Records contained in a dataset
□ □ □

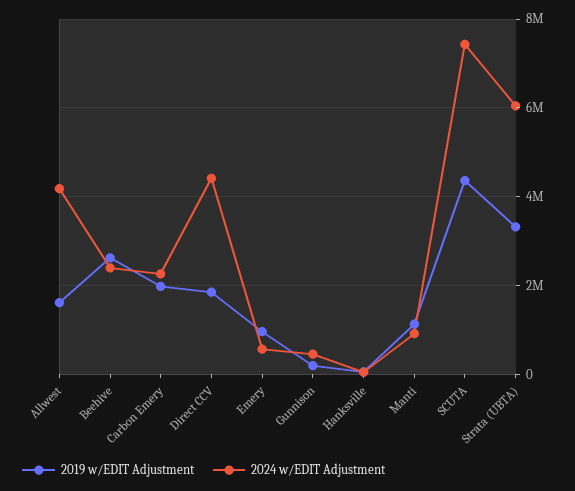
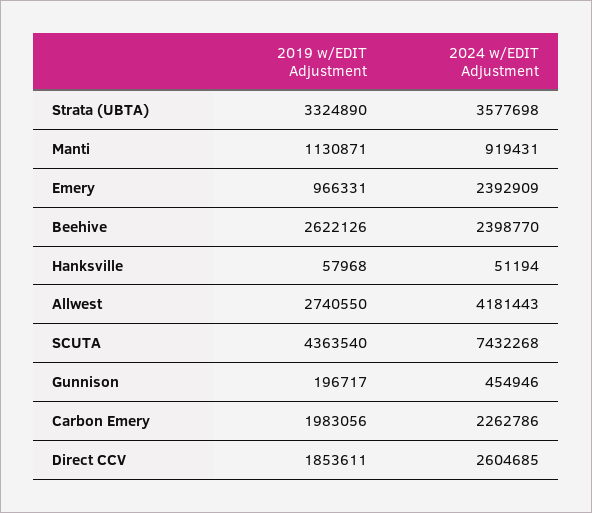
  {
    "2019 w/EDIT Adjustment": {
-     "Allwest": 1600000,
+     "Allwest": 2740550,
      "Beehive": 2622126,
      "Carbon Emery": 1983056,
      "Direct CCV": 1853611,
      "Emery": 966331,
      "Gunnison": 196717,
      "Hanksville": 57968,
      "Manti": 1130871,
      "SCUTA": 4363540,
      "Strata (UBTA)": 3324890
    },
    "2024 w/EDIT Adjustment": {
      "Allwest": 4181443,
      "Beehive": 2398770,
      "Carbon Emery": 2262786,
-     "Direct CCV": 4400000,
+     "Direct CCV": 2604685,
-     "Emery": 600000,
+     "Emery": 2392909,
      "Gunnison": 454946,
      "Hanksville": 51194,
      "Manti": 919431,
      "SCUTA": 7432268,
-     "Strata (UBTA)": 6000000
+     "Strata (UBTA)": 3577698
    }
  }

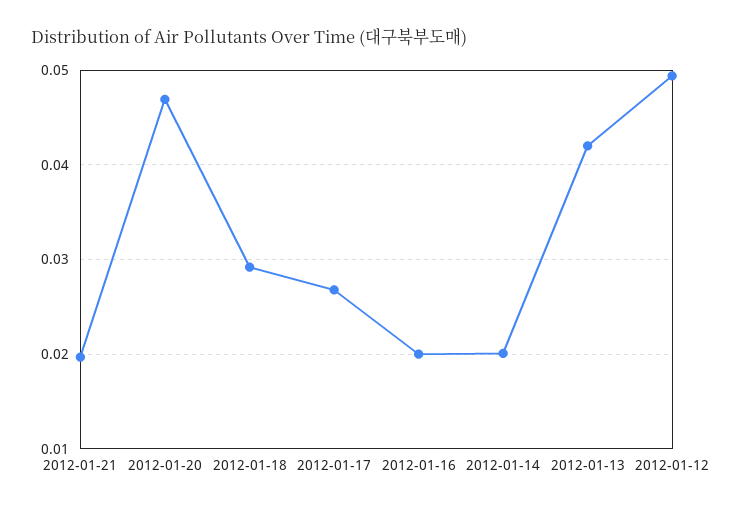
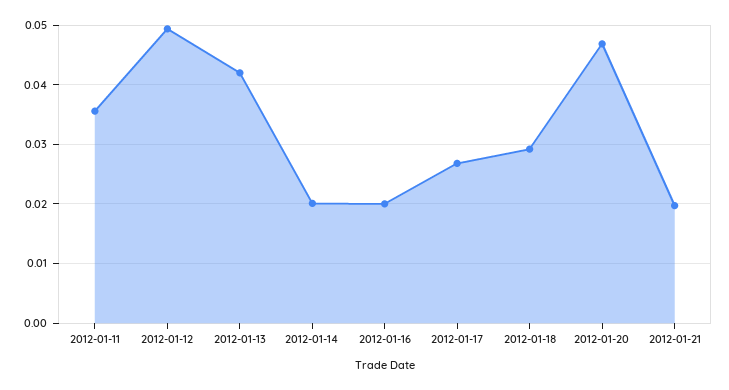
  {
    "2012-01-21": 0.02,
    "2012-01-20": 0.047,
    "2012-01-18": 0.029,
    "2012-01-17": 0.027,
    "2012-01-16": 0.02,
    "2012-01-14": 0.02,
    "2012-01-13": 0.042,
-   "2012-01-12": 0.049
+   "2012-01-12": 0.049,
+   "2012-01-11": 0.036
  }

□ □ □

EXERCISE
Extract each line holding the word "EDIT" from the records.

FINAL ANSWER
    "2019 w/EDIT Adjustment": {
    "2024 w/EDIT Adjustment": {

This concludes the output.